### Quoted passage:
►

# I need to change my name



## CantSitStill

I got a reply back when I asked to change my name by elie the moderator asking what name I would like but it did not give me anywhere to respond back to her. I need help getting my real name off.


----------



## CantSitStill

I want CSS back ad my name, im not sure whhst i did wrong


----------



## No Longer Lonely Husband

I love beagles said:


> I got a reply back when I asked to change my name by elie the moderator asking what name I would like but it did not give me anywhere to respond back to her. I need help getting my real name off.


@EleGirl assistance please.


----------



## CantSitStill

I love beagles said:


> I got a reply back when I asked to change my name by elie the moderator asking what name I would like but it did not give me anywhere to respond back to her. I need help getting my real name off.


It says my cookies aren't on


----------



## EleGirl

I love beagles said:


> I got a reply back when I asked to change my name by elie the moderator asking what name I would like but it did not give me anywhere to respond back to her. I need help getting my real name off.


You sent me 2 PMs. On this new forum software PMs are called "Conversations".

The way you reply back to a PM (or conversation) is to click on the "Reply" button at the bottom of my message to you.


----------



## EleGirl

I love beagles said:


> I want CSS back ad my name, im not sure whhst i did wrong


What do you mean when you say "I want CSS back"? What is CSS?


----------



## Blondilocks

EleGirl said:


> What do you mean when you say "I want CSS back"? What is CSS?


@CantSitStill


----------



## CantSitStill

EleGirl said:


> What do you mean when you say "I want CSS back"? What is CSS?


Sorry about this confusion. My husband is Calvin from the ups and downs. He tried to set up an account for me and used my real name so you just helped me so now I have my I love beagles name but. I Was CSS years ago and Calvin is my husband.


Blondilocks said:


> @CantSitStill


Yes thats me


----------



## CantSitStill

Im struggling witj this new set up tho Hubby is in bed. I don't know why i keep getting things sayimg my cookies are deleted when I look for Calvin's posts it said he hasn't posted since 2019


----------



## CantSitStill

I love beagles said:


> I want CSS back ad my name, im not sure whhst i did wrong


How can I find Calvin. It says he hasn't made any posts. Under follow ups and downs the last post from him was in 2013 and said css created it. Im still lost


----------



## EleGirl

I think you already found Calvin's thread. But here's the link just in case: the ups and downs | Page 747 | Talk About Marriage


----------



## Wolfman1968

OK, I thought the OP meant he wanted to change his real life name.

Reminds me of the old joke. A man goes to court to have his name legally changed. The judge asks him, "Well, what is your name?" The man replies, "Steve Bastard". The judge replies, "Well, I can certainly see why you want to change that. What do you want to change it to?" The man replied, "Fred Bastard."


----------

◄

### Data records:
►

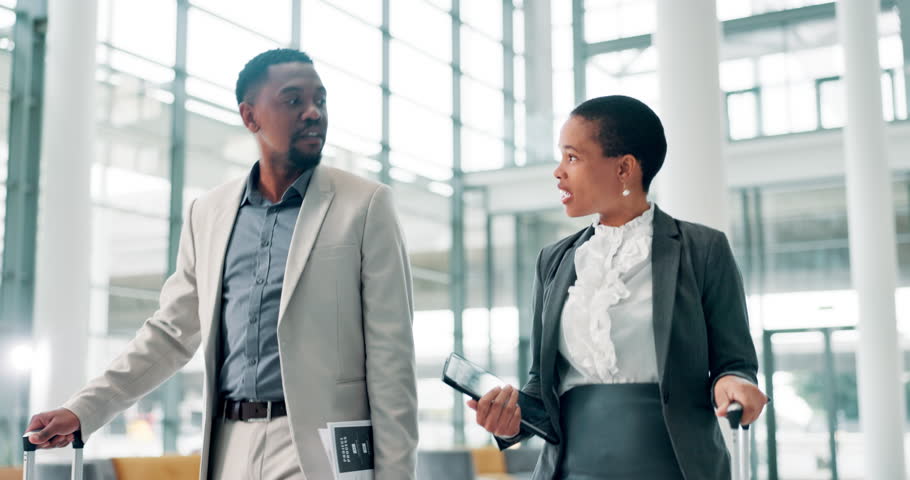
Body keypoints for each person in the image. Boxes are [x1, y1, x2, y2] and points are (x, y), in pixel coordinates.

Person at [24, 48, 419, 480]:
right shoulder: (208, 213)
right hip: (227, 443)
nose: (312, 113)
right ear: (250, 117)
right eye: (293, 100)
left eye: (320, 101)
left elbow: (390, 358)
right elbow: (171, 334)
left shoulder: (365, 206)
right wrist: (84, 409)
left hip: (319, 447)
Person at [469, 95, 767, 479]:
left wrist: (734, 384)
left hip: (675, 468)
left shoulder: (703, 250)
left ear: (624, 168)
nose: (558, 172)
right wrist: (511, 422)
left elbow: (734, 363)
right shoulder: (553, 261)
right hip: (570, 470)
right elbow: (541, 385)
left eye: (572, 157)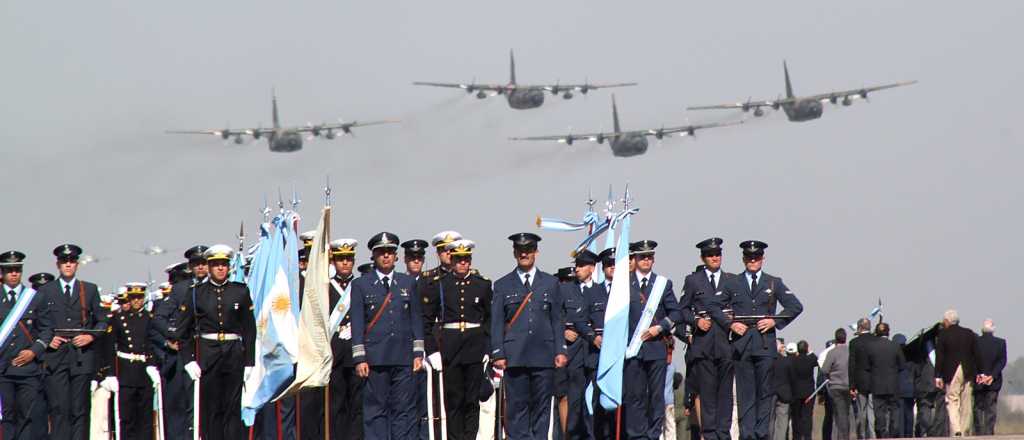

◄

### What to work on:
1/ Answer these questions about the name-change thread.
(a) What are PMs called on the new forum software?
(b) What name did CantSitStill go by years ago?
(c) What did Wolfman1968 at first think the OP wanted to change?
2/ Summarize the name-change thread in two sentences.
The records play no part in this exercise and can be left aside.

### Solutions below:
1/
(a) They are called "Conversations."
(b) CantSitStill went by CSS.
(c) Wolfman1968 thought the OP wanted to change a real-life name.

2/ CantSitStill asks for help getting a real name off the account and cannot find where to answer the moderator, and EleGirl explains that PMs are now called "Conversations" and are answered with the "Reply" button at the bottom of the message. CantSitStill then explains that Calvin, the poster's husband, set up the account using the real name and that the poster was CSS years ago, and EleGirl gives a link to Calvin's thread.